The ML approach taken by Vahe Tshitoyan at Lawrence Berkeley National Laboratory (LBNL) in California and colleagues is even more bold.3 The LBL team has long spearheaded the Materials Project, an effort to collect a massive database of the properties and structures of known materials that might be mined using supercomputers to spot structure–function relationships and predict potentially useful new materials. One of the challenges for exercises like this – other initiatives and companies elsewhere are seeking to exploit similar methods for materials discovery – is that there is no standardised and easily accessed format in which such data are encoded in the literature.

Image 3

Word associations obtained by machine-reading the materials literature also uncovers the relationships underlying the periodic table

The researchers have turned this problem into an opportunity. They have used ML to look for correlations between the actual words used in published papers within their materials science dataset. Algorithms already exist for analysing texts this way, and have been used previously to look for trends in literature and historical documents, without needing guidance from human supervision. Tshitoyan and colleagues applied these methods to 3.3 million abstracts of papers in materials science published between 1922 and 2018, spanning a vocabulary of half a million ‘words’ – some of which are in fact chemical formulae. The analysis revealed expected correlations such as, for example, that between ‘NiFe’ and ‘ferromagnetic’, or ‘Bi2Te3’ and ‘thermoelectric’.
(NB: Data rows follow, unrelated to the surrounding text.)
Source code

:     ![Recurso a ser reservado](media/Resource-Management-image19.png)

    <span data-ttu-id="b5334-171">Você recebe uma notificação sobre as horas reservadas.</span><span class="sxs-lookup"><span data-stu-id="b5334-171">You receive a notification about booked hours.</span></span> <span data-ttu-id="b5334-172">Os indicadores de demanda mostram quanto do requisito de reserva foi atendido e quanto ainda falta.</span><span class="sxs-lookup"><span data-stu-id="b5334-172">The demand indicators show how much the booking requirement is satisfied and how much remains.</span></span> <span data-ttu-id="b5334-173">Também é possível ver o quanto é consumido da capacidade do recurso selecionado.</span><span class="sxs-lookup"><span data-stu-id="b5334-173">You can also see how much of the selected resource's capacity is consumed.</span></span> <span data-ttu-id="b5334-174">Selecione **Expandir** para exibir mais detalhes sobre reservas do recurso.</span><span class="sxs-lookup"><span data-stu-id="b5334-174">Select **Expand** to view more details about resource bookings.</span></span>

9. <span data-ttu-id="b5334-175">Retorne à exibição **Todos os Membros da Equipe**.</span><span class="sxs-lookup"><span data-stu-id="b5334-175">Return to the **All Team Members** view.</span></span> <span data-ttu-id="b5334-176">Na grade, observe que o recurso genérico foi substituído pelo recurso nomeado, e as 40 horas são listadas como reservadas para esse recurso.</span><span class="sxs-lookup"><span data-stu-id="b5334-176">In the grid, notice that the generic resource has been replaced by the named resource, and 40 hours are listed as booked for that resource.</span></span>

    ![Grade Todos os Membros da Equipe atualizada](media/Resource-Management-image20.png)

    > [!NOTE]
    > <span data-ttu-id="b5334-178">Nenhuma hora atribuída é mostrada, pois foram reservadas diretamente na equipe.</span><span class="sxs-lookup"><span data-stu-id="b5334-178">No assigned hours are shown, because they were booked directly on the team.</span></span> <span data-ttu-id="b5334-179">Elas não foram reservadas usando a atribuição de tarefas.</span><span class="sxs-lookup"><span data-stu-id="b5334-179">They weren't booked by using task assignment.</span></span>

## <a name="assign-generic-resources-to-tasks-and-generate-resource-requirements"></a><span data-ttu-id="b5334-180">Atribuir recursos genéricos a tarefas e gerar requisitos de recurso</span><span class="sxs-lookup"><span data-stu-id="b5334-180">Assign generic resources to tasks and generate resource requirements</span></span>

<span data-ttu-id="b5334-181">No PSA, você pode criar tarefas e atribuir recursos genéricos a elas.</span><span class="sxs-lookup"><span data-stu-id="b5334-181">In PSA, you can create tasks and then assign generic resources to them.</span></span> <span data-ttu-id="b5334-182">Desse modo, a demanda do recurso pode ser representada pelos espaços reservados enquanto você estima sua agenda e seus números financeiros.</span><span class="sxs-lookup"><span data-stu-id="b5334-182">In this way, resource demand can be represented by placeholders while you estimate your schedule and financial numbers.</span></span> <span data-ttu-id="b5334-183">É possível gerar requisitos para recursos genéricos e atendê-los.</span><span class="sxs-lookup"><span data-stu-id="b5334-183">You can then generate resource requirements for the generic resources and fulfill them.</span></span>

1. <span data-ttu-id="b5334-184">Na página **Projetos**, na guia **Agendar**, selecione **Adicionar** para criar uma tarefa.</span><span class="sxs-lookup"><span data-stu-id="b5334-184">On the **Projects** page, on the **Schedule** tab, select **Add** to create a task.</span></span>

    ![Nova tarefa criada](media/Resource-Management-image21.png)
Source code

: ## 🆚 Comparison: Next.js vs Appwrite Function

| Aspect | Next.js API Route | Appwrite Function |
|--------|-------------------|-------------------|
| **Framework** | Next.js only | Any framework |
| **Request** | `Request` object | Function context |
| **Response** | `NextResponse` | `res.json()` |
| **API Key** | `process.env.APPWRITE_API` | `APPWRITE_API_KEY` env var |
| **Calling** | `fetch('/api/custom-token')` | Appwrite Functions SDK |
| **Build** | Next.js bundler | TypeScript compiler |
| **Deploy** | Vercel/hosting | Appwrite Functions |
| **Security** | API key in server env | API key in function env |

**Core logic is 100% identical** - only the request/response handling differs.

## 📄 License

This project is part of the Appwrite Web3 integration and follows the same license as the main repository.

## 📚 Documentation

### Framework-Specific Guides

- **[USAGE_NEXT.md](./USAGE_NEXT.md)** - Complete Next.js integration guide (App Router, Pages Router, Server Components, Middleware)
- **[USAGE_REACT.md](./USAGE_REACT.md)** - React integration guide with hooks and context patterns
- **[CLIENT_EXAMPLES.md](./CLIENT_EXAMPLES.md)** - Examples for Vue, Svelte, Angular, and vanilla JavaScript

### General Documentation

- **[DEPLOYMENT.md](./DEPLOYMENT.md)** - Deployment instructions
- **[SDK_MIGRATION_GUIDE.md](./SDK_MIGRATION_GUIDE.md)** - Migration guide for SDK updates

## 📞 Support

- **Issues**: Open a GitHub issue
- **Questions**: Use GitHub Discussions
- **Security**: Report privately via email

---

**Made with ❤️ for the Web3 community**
That much seems like a fancy way of rederiving things we have discovered already. But sometimes a material might be studied and characterised without the researchers realising what useful applications the properties could suggest. Tshitoyan and colleagues show that many top-performing thermoelectric materials, for example, could have been predicted this way several years in advance of the actual discovery of that potential.

And here too, the chemical elements are grouped in ways that reflect their periodic relationships. For example, in the vast space of word associations the halogens are neatly grouped together, although when that grouping arises from the term ‘diatomic nonmetals’ they are then united with nitrogen and oxygen too. (Astatine is, quite properly, the outlier.) The transition metals are all gathered together, and are distinguished from, say, the post-transition metals like aluminium and tin.

This much is perhaps not so surprising: it simply shows that our traditional classifications of the elements are firmly embedded lexically in the chemical literature. But they are so presumably because we find that convenient and useful. To put it another way: we might argue all we like that the ‘right’ place for hydrogen can only be above lithium, or that lanthanum belongs in the d block and not the f block – but normative chemical practice as revealed in the literature seems to tell us that we should not pay too much heed to such suggestions.

This returns us to a fundamental question about those thousand-plus periodic tables. Are we obliged to make a single, optimal choice based on objective facts, or can we be pragmatic pluralists? In his new edition of The Periodic Table: Its Story and Its Significance, updated for the IYPT, Eric Scerri calls the first group realists (in the philosophical sense), the second instrumentalists or ‘anti-realists’. To realists, our groupings of elements reflect the way nature itself is ‘carved at the joints’. Our chemical intuition surely suggests that some divisions – the noble gases, say – are like that (although such joints seem likely to be blurred for the superheavy elements). But is the entire periodic table truly carved at the joints? To judge from these two studies, both chemical properties and actual disciplinary usage recommend various ways of making the cuts: some joints are clearer than others.